Premier live public de Blé Goudé : « Au Ghana, l’organisation d’élection est un fait banal »

Premier live de Charles Blé Goudé après sa sortie de prison ce mercredi 27 mars 2019
Premier live de Charles Blé Goudé après sa sortie de prison ce mercredi 27 mars 2019

Chose promise, chose due, le premier live de Blé Goudé. Le leader de la galaxie patriotique s’est adressé à ses partisans ce mercredi 27 mars 2019. Nous vous proposons quelques extraits de son discours.

« Le 1er février 2019, à 19h, les portes de la prison se sont ouvertes pour le président et moi. Ajourd’hui, je peux enfin m’adresser à vous. Pendant ces longues années de détention, j’ai sans cesse pensé à vous (…) », a dit d’emblée Charles Blé Goudé au plus haut niveau de sa forme.

Aussi a-t-il ajouté : « Je n’encouragerai aucune tentation de vengeance ni aucune velléité de revanche.
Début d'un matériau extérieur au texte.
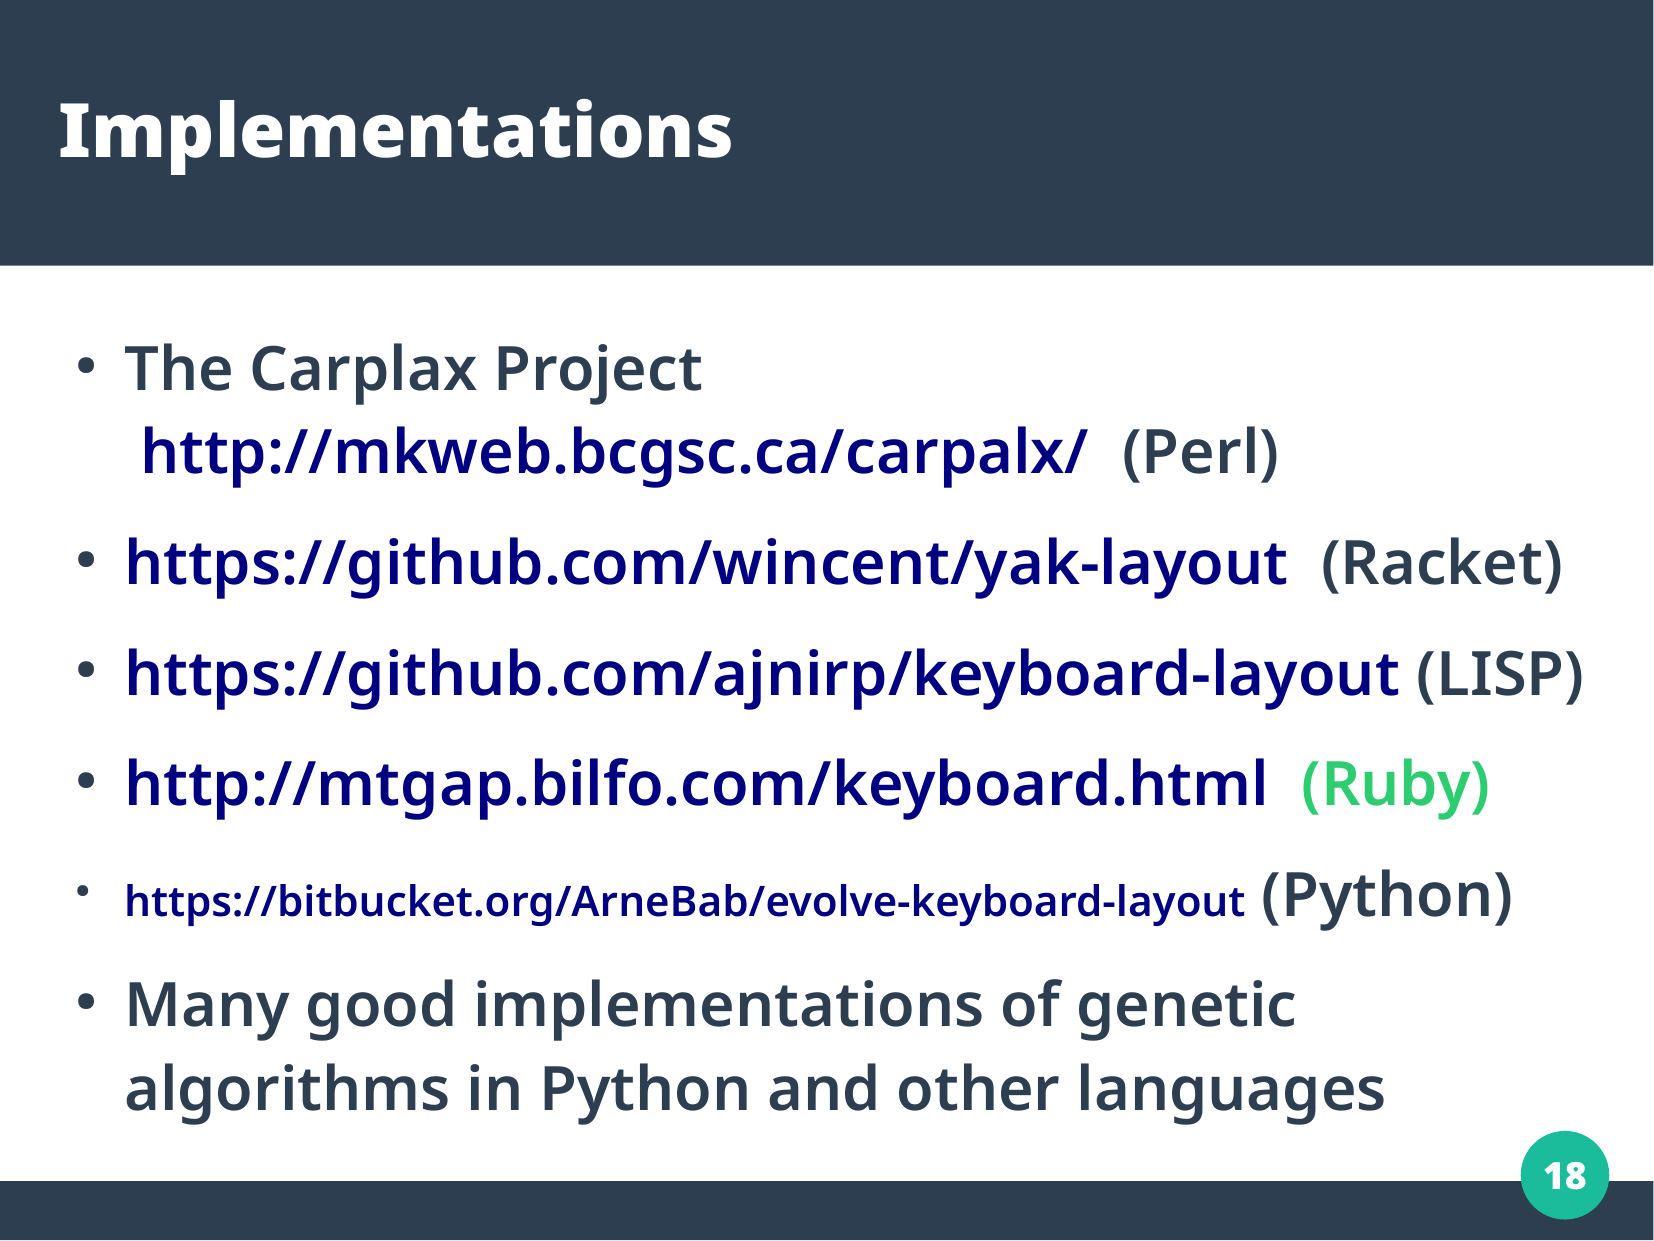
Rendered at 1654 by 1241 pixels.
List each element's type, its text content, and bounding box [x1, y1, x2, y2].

list The Carplax Project http://mkweb.bcgsc.ca/carpalx/ (Perl) https://github.com/wincent/yak-layout (Racket) https://github.com/ajnirp/keyboard-layout (LISP) http://mtgap.bilfo.com/keyboard.html (Ruby) https://bitbucket.org/ArneBab/evolve-keyboard-layout (Python) Many good implementations of genetic algorithms in Python and other languages [59, 324, 1595, 1152]
title Implementations [59, 49, 1595, 207]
Vengeances sur vengeances, revanches sur revanches, ne feront que précipiter notre pays dans l’abîme, dans le chaos, bref dans un déclin irréversible ».
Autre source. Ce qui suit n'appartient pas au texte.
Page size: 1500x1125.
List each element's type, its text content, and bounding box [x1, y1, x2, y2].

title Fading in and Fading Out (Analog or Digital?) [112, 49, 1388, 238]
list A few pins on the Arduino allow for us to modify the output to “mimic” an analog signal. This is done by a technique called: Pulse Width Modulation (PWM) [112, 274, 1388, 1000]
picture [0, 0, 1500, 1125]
Par ailleurs, le proche collaborateur de Laurent Gbagbo a déclaré : « Savoir reconnaître ses erreurs, assumer ses responsabilités quelles qu’elles soient, voilà la vraie voie vers la rédemption.  Chers compatriotes, mon engagement pour la paix et la réconciliation n’obéit à aucune tactique politicienne, il est sincère. Au Ghana, l’organisation d’élection est un fait banal. Nous devons travailler à doter notre pays d’institutions fortes. Permettez-moi d’insister et d’espérer que les fils et les filles de la Côte d’Ivoire se parlent à nouveau pour mettre le pays sur les rails ».

A lire aussi : Les premières images et paroles de Blé Goudé libre au Pays-Bas : « Mon esprit est déjà tourné vers l’avenir de notre pays »

En outre, il a dit : «  En ce qui me concerne, je ferai ma part. Et comme je l’ai toujours répété, je serai un instrument au service de la paix et de la réconciliation dans mon pays. Nous devons travailler à doter notre pays d’institutions fortes et crédibles qui puissent traverser le temps et non des institutions assujetties aux intérêts du parti au pouvoir ».

Et d’ajouter : « Quel que soit ce que chacun aura vécu, nous devons nous pardonner. Tout comme nous devons inscrire notre engagement et notre culture politique dans une compétition saine, c’est-à-dire débarrassée de toute violence et surtout loin des armes ».